# trailer mounted log loader



## kkottemann (Dec 31, 2009)

Anybody here build thier own trailer mounted log loader? You know...like a mini loader powered by a small gas engine.....I know there are several places that sell them, but I am interested in piecing one togather myself...already have several trailers that would work.


----------



## Newguy777 (Jan 1, 2010)

I'm interested in seeing some too. I notice alot are made over sea's. Some are made here in NY but are very pricey. I would like to have one on my dump trailer someday soon. :greenchainsaw:


----------



## M.R. (Jan 1, 2010)

Yeah! Been collecting some of the parts & pieces for a few years now.
Need it & can use it, but getting it to the front of the line of these --
'Some Day type Projects' :monkey: & enough of these for two or three lifetimes...

http://www.blueoxequipment.com/


Have a few engineering type sites, etc..other places bookmarked in needed??


----------



## AlaskanLogger (Jan 1, 2010)

kkottemann said:


> Anybody here build thier own trailer mounted log loader?

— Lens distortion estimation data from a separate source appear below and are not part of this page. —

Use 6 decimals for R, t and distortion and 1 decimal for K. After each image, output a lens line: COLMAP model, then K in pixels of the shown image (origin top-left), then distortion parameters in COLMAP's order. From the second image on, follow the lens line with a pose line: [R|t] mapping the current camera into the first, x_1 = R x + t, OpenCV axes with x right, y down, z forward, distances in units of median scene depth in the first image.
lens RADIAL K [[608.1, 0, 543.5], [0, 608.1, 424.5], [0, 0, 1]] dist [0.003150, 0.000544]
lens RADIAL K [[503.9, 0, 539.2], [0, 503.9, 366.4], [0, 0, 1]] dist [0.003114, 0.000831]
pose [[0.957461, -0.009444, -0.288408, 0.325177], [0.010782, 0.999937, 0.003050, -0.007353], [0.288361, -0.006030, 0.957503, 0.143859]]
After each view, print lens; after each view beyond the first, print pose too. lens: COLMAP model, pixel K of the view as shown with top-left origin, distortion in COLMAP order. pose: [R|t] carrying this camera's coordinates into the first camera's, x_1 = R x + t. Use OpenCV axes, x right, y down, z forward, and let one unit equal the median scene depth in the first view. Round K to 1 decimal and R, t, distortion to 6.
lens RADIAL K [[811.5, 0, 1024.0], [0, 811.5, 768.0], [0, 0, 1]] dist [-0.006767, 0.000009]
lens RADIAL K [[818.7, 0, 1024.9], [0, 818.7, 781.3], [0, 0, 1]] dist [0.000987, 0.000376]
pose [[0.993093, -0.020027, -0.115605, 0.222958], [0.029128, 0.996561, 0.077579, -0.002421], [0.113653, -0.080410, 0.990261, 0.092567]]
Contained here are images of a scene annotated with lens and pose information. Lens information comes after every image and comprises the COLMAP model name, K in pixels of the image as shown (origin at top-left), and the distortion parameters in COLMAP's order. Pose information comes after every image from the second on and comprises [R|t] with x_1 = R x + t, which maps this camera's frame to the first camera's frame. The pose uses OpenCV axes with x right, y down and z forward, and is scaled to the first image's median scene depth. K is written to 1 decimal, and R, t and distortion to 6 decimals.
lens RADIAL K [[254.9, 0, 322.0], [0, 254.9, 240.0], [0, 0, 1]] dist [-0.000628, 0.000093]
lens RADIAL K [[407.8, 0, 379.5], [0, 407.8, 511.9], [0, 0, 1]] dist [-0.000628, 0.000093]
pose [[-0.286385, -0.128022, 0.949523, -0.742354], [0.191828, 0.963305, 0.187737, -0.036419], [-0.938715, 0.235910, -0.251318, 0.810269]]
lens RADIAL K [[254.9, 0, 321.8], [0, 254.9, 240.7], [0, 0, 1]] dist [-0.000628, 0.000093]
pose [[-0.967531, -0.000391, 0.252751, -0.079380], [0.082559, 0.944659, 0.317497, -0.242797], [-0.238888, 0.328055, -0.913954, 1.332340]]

You know...like a mini loader powered by a small gas engine.....I know there are several places that sell them, but I am interested in piecing one togather myself...already have several trailers that would work.



I saw a dandy on ebay a couple months ago- it sold for $2,000.00
Had a Briggs and Straton 10 HP and full rotate grapple.


----------



## ithica (Jan 5, 2010)

I know of 1 Canadian company, RAD tech , the company that built mine ,

Here's the link they sell the loaders seperate from the trailers (I think)

http://www.radtechnologies.ca/client/page3b.asp?page=36&clef=3&clef2=3

I've beaten the hell out of mine and she still works great !


----------